**Study text**
Hi everyone,
For the past couple of weeks, I've been implementing a research database storage engine in Rust to learn the language and get up to speed with the latest academic designs. Since my professional interest lies in high-performance server software, I'm also trying to squeeze every last bit of speed from the hardware. Eventually, this led me to my custom memory management scheme for performance-critical data and thread pools for I/O (obviously), where I can schedule things the way I want them. But damn it, I wanted to use async, like this:
struct Root {
data: Index<String, u64>,
};
...
async fn merge_foo_and_bar() -> Result<u64> {
database.run(||tx| async {
let root = tx.root();
let foo_fut = root.data.get("foo");
let bar_fut = root.data.get("bar");
let (foo, bar) = join!(foo_fut, bar_fut);
root.data.insert("foobar", foo + bar)
});
}
(this is an idealized example, real code will have to deal with things like serialization and multi-block allocation - but one can dream :-)).

**Directions**
1 – In the forum post about a Rust storage engine, list every variable name bound with `let` in the code sample.
2 – Write a continuation of the forum post about a Rust storage engine, starting right after its last sentence.
The listing after this post plays no part in the tasks.

**Extracted data**
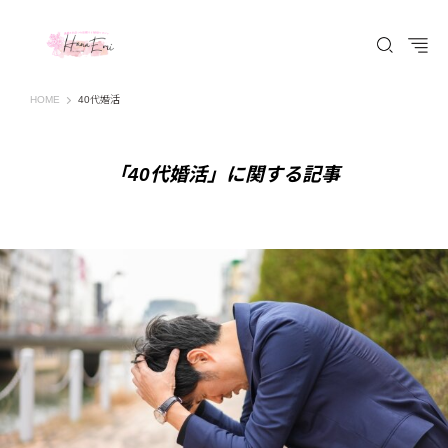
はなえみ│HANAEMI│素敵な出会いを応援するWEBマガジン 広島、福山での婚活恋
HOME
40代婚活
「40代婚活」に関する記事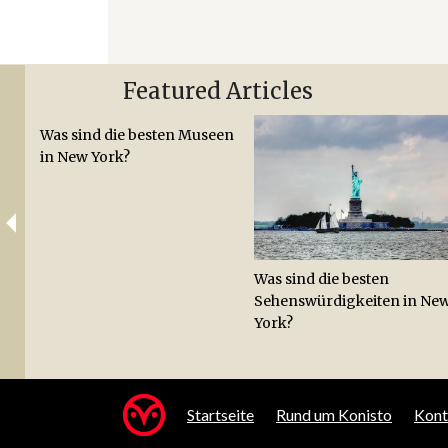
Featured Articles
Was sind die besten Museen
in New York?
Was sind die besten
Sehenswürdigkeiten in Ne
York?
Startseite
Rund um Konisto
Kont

**Responses to the exercise**
1 – root, foo_fut, bar_fut, foo, bar

2 –
Wouldn't that be neat? Initially, my thinking was that this probably wouldn't perform as good as hand-rolled scheduling inside of the storage engine, but the ergonomic benefits are quite nice. But maybe I'm wrong? My goal right now is learning Rust and research, so I thought it would be worth a try.
But then I got to thinking, what if my data is scattered around in storage devices connected to different sockets? I need to be able to: a) allocate memory for objects in the memory local to the same socket to which the PCIe disk is connected and b) somehow communicate to the executor that I want my async functions to run on that specific socket.
The point a) is reasonably easy, at least for my use cases, because I don't need my memory allocation scheme to be compatible with standard collections/Box. What I'm missing, though, is placement new, but I know that is in the works.
But the second point, b), is where I got stuck. I searched around the internets and found no way to accomplish the above using async/await.
What I think I need is an executor that's aware of the locality of resources used by the async functions. And a way of communicating such locality information from the functions to the executor. While I (kind of) know how to implement the former, I have no idea how to do the latter.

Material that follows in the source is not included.